→ Problems to work on:
#1 In the passage, set down the words between "Thomas reads Clarke" and "to the boundary.", inclusive.
#2 From the rows, extract the lines from the start through the line holding "scientific name: Myrcia sp.", inclusive, and give only those lines, unchanged.

→ Passage:
--------------------

Defensive Breakdowns on Option Assignments
Stopping the option requires the same thing from all 11 defenders. Each player must honor and complete his assignment, win a one-on-one physical battle and trust his other 10 teammates to do their job. Early in the football game, some of the Hokies' stalwart defenders did not play solid assignment football.
On Georgia Tech's first offensive play the Yellow Jackets run a triple option to the right (top of the screen.) Kyshoen Jarrett jumps to the inside, taking the dive.
Dadi Nicolas also got sucked inside on the dive when he should be zoned in on the quarterback or the pitch (at least based on Jarrett taking dive). That means four defenders (Jarrett, Williams, the defensive tackle, and Dadi) are grabbing at the dive fake! Once Justin Thomas gets outside on Nicolas, Detrick Bonner finds himself on an island with the quarterback, the pitch man, and a lead blocker. Bonner's assignment on this play is the pitch and he doesn't have help outside, so he takes outside leverage on the blocker. This leaves a huge lane for Thomas until the inside pursuit of the defense (in this case, Donovan Riley, who is aligned as a field side safety to the bottom of the defensive formation) can make the tackle. Again, if Dadi doesn't chase the dive fake and lets Jarrett, Williams, and the defensive tackle take the dive, he is squarely in position to force a rushed pitch by Thomas.
Later in the same drive, the Yellow Jackets run the triple option at Nicolas again. But, this time Deon Clarke (who is aligned just behind and outside of Dadi) also jumps on the dive.
Thomas reads Clarke diving, and runs outside of his contain. Again, this leaves Riley all alone with the QB, the pitch man, and the lead blocker. The problem gets compounded when the Yellow Jacket wide receiver crack blocks inside on Riley, leaving Chuck Clark unblocked to take on three players. Clark falls down. Brewer may have had his Yakety Sax touchdown recovery, but this play really is a comedy of errors that all starts with Deon Clarke's assignment breakdown.
However, the game plan was solid when executed properly. Here, Clarke is again stacked on Dadi's outside shoulder. Georgia Tech again runs triple option to the boundary.
Dadi takes the dive. This time, Clarke takes the quarterback and forces the pitch. Chase Williams is clean and scrapes to trip up the dive, and even if he misses, both Bonner and Riley are there for support. When everyone completes their assignment, Georgia Tech wasn't getting any yardage. The Hokies held on the drive by using a stunt to confuse Thomas, but again, it would not have worked without assignment discipline.
Foster sends a run blitz, with Clarke darting through the guard-tackle gap to take the dive. Riley crosses behind Clarke to take quarterback. Dadi Nicolas does a fantastic job of fading to the outside to keep quarterback contain and support against the pitch. Chuck Clark defeats the block of the A-Back. The key to the play is Nicolas. If he had crashed too quickly on the dive or the quarterback, Clark doesn't have the opportunity to shed his block and the pitch man likely gets the first down or scores. This completely goes against Dadi's instinct to chase the ball. He did a great job here.

--------------------

Data entries:
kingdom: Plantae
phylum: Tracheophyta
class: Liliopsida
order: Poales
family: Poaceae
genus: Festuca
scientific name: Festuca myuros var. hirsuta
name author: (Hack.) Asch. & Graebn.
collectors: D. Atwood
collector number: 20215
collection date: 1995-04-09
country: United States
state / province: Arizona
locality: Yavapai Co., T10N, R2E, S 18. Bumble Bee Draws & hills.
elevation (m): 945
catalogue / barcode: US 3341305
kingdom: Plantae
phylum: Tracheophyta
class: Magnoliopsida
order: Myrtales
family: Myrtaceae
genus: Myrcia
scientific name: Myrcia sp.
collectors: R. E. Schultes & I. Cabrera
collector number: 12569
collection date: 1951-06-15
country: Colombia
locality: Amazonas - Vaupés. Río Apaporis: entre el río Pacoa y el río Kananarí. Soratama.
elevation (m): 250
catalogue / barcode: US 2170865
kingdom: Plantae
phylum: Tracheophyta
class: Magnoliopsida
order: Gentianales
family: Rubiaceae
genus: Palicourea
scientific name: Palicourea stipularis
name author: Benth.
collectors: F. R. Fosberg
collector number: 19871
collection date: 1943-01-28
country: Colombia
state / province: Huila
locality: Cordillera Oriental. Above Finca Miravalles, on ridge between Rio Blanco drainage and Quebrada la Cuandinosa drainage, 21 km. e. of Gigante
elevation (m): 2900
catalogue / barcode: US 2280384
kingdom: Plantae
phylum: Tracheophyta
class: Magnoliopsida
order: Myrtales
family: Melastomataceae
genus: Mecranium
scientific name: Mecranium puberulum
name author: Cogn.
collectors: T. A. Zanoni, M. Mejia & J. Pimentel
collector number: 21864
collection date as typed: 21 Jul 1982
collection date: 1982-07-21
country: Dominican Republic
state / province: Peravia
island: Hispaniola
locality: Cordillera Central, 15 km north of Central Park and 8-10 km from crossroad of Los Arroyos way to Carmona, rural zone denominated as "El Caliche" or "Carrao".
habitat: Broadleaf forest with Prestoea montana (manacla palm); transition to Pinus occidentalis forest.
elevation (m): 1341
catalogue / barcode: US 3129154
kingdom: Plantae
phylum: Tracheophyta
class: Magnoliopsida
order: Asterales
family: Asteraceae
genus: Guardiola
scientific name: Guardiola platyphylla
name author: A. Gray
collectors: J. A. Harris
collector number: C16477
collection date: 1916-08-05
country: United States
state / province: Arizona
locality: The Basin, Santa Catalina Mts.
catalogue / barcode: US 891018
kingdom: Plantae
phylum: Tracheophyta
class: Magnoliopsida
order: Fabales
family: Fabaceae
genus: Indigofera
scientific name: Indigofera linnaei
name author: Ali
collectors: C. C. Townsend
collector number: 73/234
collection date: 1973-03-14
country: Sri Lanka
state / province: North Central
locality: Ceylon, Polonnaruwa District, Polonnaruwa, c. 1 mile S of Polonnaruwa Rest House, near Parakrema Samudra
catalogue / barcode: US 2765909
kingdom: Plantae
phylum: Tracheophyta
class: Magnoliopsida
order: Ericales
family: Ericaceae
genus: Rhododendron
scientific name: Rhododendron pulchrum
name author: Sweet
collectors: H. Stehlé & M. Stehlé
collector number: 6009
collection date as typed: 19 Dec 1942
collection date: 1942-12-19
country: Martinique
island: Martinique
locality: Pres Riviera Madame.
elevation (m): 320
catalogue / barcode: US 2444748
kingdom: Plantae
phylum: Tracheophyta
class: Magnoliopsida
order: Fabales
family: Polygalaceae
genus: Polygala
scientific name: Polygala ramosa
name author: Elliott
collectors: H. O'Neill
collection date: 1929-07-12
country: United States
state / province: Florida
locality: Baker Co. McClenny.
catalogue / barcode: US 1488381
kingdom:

--------------------

→ Solutions in order:
#1
Thomas reads Clarke diving, and runs outside of his contain. Again, this leaves Riley all alone with the QB, the pitch man, and the lead blocker. The problem gets compounded when the Yellow Jacket wide receiver crack blocks inside on Riley, leaving Chuck Clark unblocked to take on three players. Clark falls down. Brewer may have had his Yakety Sax touchdown recovery, but this play really is a comedy of errors that all starts with Deon Clarke's assignment breakdown.
However, the game plan was solid when executed properly. Here, Clarke is again stacked on Dadi's outside shoulder. Georgia Tech again runs triple option to the boundary.

#2
kingdom: Plantae
phylum: Tracheophyta
class: Liliopsida
order: Poales
family: Poaceae
genus: Festuca
scientific name: Festuca myuros var. hirsuta
name author: (Hack.) Asch. & Graebn.
collectors: D. Atwood
collector number: 20215
collection date: 1995-04-09
country: United States
state / province: Arizona
locality: Yavapai Co., T10N, R2E, S 18. Bumble Bee Draws & hills.
elevation (m): 945
catalogue / barcode: US 3341305
kingdom: Plantae
phylum: Tracheophyta
class: Magnoliopsida
order: Myrtales
family: Myrtaceae
genus: Myrcia
scientific name: Myrcia sp.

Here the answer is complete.